_Texto fornecido:_
^^^^

No livro, Rafael Leopoldo ainda aborda o diálogo entre a teoria queer e o feminismo negro e o transfeminismo. Sobre o primeiro, o autor aborda a problemática depensar a categoria “mulher”, heterocentrada e eurocêntrica como a sujeita universal do feminismo e pontua a ausência de outros feminismos para além da lógica do norte global. O feminismo negro, segundo o pesquisador, trouxe outras vivências, conhecimentos, consciências e empoderamentos para o debate. O objetivo foi de pensar um feminismo plural e não cisnormativo ou heternormativo.

^^^^

_Registros armazenados:_
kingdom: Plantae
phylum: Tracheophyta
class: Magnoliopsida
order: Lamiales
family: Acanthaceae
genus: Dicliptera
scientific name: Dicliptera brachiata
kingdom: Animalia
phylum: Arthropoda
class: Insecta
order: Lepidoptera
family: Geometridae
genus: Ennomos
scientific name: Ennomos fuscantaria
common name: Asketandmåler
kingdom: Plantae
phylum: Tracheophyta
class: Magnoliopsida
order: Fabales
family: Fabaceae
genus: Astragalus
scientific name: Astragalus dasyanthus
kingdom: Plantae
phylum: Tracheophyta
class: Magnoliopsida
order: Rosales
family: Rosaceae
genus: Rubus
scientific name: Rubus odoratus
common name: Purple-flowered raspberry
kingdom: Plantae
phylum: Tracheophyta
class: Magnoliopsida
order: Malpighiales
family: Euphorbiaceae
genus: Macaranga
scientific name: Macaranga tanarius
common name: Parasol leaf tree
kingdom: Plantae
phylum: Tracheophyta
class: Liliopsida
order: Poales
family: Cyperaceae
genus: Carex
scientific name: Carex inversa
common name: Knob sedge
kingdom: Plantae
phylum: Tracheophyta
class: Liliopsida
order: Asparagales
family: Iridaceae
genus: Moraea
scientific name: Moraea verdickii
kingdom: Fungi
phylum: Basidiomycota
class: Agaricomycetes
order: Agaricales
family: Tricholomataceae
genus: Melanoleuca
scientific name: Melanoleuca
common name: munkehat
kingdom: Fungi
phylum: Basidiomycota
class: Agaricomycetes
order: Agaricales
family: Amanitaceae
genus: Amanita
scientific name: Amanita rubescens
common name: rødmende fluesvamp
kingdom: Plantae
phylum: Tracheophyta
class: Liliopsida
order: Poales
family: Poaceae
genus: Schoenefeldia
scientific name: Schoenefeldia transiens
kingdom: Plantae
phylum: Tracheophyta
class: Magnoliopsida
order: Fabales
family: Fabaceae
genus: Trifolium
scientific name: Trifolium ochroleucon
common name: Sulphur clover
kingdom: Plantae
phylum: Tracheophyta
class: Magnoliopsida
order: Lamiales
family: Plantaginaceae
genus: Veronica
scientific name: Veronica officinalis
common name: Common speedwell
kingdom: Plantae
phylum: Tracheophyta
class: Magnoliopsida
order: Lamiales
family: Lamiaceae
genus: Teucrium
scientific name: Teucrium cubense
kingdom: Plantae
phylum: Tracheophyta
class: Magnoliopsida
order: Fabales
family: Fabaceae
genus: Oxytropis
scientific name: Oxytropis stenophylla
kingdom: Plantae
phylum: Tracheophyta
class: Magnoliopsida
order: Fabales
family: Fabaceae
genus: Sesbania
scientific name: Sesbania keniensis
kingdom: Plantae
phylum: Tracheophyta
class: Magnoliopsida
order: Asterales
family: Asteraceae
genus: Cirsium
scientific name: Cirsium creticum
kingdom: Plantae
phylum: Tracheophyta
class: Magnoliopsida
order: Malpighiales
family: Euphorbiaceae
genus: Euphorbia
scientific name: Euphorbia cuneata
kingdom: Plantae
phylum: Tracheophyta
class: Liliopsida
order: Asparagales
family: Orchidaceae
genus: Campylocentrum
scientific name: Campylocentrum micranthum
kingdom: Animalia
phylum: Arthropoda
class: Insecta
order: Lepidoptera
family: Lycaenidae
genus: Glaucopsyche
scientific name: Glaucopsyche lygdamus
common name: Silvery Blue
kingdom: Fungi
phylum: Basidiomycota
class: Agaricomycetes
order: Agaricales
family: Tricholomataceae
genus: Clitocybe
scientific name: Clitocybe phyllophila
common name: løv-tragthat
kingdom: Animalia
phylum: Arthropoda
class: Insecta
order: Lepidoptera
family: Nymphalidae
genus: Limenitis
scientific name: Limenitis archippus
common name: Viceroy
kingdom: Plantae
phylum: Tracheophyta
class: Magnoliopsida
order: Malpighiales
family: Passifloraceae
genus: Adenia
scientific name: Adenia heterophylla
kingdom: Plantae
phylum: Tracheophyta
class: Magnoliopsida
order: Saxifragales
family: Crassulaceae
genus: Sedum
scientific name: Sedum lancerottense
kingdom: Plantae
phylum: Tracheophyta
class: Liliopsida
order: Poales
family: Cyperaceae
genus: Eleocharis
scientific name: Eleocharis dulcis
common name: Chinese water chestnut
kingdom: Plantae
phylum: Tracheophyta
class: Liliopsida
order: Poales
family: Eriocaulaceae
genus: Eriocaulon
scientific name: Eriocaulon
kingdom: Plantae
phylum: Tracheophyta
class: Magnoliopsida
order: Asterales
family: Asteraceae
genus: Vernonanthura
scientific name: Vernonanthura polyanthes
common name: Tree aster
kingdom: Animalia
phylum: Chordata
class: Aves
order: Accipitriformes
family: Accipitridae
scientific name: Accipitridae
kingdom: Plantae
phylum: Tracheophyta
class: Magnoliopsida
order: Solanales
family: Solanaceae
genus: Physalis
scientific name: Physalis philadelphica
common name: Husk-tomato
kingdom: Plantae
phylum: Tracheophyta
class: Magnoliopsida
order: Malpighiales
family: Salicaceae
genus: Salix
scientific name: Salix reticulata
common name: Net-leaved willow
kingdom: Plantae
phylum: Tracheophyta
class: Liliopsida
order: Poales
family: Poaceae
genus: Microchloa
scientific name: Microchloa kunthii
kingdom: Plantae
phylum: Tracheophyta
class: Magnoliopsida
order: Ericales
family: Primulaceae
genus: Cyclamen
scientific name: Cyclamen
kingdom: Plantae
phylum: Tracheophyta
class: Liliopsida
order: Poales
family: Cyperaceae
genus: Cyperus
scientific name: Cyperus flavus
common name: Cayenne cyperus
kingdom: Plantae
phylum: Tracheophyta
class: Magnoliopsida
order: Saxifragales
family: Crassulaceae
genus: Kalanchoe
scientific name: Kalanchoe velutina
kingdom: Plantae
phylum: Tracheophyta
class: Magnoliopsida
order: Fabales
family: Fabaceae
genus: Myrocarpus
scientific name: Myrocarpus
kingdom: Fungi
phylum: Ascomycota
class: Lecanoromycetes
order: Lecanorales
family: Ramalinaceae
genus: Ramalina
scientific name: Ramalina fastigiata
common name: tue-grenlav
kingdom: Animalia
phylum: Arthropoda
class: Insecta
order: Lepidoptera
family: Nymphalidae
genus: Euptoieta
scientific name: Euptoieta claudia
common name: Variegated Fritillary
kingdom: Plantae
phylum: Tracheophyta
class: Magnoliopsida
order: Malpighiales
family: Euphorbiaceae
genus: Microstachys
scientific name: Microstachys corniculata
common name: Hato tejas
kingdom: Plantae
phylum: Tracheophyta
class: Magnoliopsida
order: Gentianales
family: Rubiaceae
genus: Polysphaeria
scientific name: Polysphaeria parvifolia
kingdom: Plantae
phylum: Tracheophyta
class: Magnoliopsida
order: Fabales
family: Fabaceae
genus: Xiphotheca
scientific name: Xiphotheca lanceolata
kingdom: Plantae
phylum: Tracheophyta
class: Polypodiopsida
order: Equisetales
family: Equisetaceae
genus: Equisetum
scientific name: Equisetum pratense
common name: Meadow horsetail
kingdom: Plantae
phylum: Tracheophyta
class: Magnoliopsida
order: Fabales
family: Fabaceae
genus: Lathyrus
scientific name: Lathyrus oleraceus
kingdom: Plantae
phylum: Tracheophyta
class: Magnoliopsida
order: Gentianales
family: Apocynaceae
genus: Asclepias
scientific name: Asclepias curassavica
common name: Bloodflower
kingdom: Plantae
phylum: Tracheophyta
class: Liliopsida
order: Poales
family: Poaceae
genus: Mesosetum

^^^^

_O que fazer:_
• A. De acordo com o texto sobre teoria queer e feminismo, o que o feminismo negro trouxe para o debate, segundo o pesquisador?
• B. Traduza para o inglês a frase do texto sobre teoria queer e feminismo "No livro, Rafael Leopoldo ainda aborda o diálogo entre a teoria queer e o feminismo negro e o transfeminismo."
• C. Transcreva literalmente o trecho do texto fornecido que começa em "No livro, Rafael" e termina em "cisnormativo ou heternormativo.".

_Respostas esperadas:_
• A. Outras vivências, conhecimentos, consciências e empoderamentos.

• B. In the book, Rafael Leopoldo also addresses the dialogue between queer theory and Black feminism and transfeminism.

• C.
No livro, Rafael Leopoldo ainda aborda o diálogo entre a teoria queer e o feminismo negro e o transfeminismo. Sobre o primeiro, o autor aborda a problemática depensar a categoria “mulher”, heterocentrada e eurocêntrica como a sujeita universal do feminismo e pontua a ausência de outros feminismos para além da lógica do norte global. O feminismo negro, segundo o pesquisador, trouxe outras vivências, conhecimentos, consciências e empoderamentos para o debate. O objetivo foi de pensar um feminismo plural e não cisnormativo ou heternormativo.